On arrival I was welcomed by Jesa and Fran who made me feel instantly at home by offering me a steaming mug of tea.  As others on the course gradually arrived, we all started to feel more relaxed and excited at the prospect of what was to come.

Fran gave us all a quick tour of the workshop, explaining along the way what some of the different tools and equipment were and what they could be used for.  Some of my fellow students had dabbled in jewellery making before and were thus able to get stuck in almost immediately.  For the rest of us newbies it took a little while to decide what piece we thought we might be able to manage at our first attempt.  One or two chose to make bangles, another a brooch, but I took the simplest option and started with a ring.

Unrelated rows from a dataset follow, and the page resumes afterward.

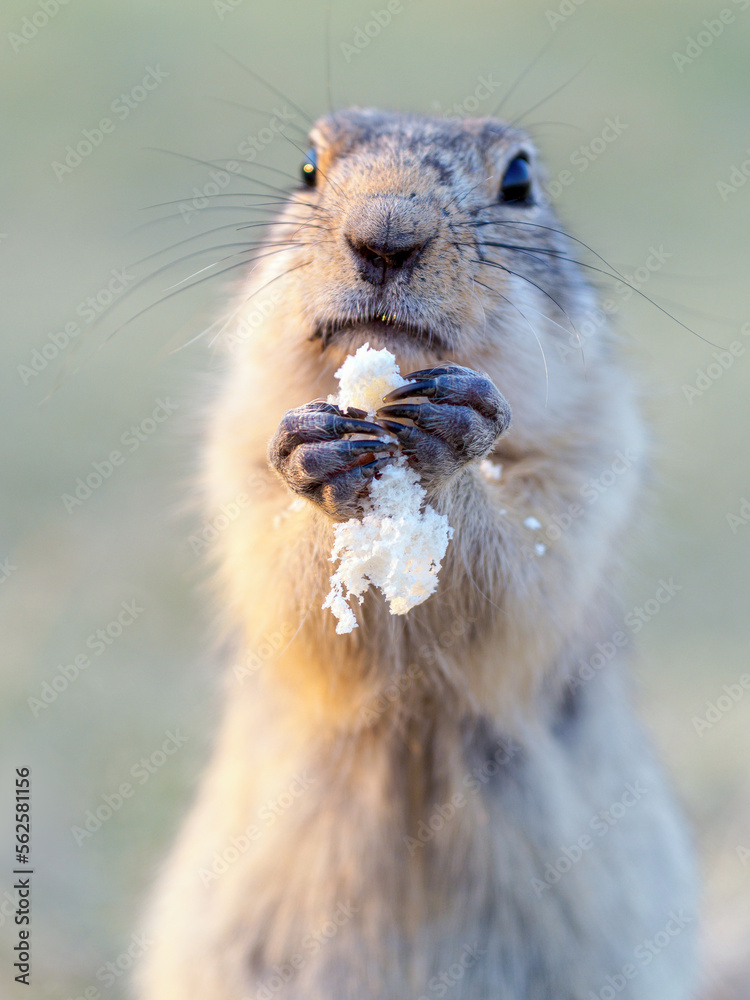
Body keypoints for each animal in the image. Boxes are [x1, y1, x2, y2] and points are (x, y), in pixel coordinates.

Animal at [135, 109, 700, 1000]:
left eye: (520, 179)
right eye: (307, 166)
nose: (386, 235)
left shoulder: (595, 458)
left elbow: (523, 586)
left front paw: (450, 427)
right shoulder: (232, 454)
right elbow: (292, 598)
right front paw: (317, 451)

My ring was to be a simple but wide plain band of silver, to give me the chance to practice a few of the fundamental techniques essential to the craft.  To make it a little more interesting, I was going to employ the technique of reticulation in order to give texture and interest to the surface of the silver before shaping the ring.  When the surface of a sheet of metal is melted, a rippled texture is formed and,  since this technique’s effects are completely random, the design created will be unique to the piece.

Well,  I thought it was going to be simple …


In the beginning …

It’s always difficult starting something new.

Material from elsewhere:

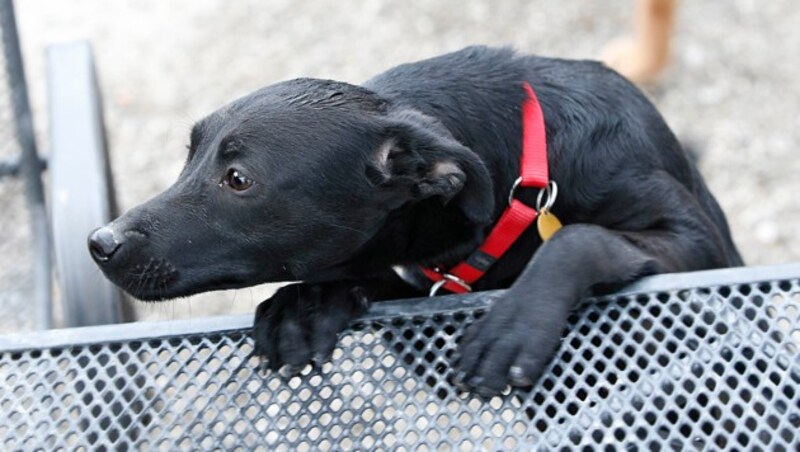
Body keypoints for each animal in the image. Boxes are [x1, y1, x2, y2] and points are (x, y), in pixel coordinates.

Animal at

This is definitely something very new for me – I’m no writer, but I am a fledgling jewellery maker and I’d like to share my journey with whoever else out there might be considering diving in, not necessarily into jewellery design, but any craft or project for which they feel unprepared.  I’m still pretty close to the bottom of this ever steeper hill, but I can confidently say that I wouldn’t change where I am for anything.

So anyone out there who longs for a creative outlet, for something that just might make the difference between going quietly insane in their day job, follow me on my journey and you might just be inspired enough to seek a creative journey of your own.

My first steps were an early birthday present.   I’m a December baby (ok, not such a baby anymore) and my better half (Toby) though it would be an excellent idea to get shot of me for the weekend (my birthday fell on the Sunday that year) – charming you might think, but little did he know what the consequences of so rash an action were to be!  My present was a three day jewellery making course at Flux ‘n’ Flame Jewellery School.  The school is run by Jesa and Al Marshall, Jesa recently winning a Silver Craft & Design Award; she’s also had her work highlighted in Vogue magazine.

Spinel, Tourmaline and Diamond Ring

Spinel, Tourmaline and Diamond Ring - From the "Being" Collection by Jesa Marshall

A lot to live up to!  But, nearly two years on from that first taste of the magic of crafting with precious metal, I am now working on my own (albeit more simple) commissions and am regularly selling my work.  A fabulous feeling.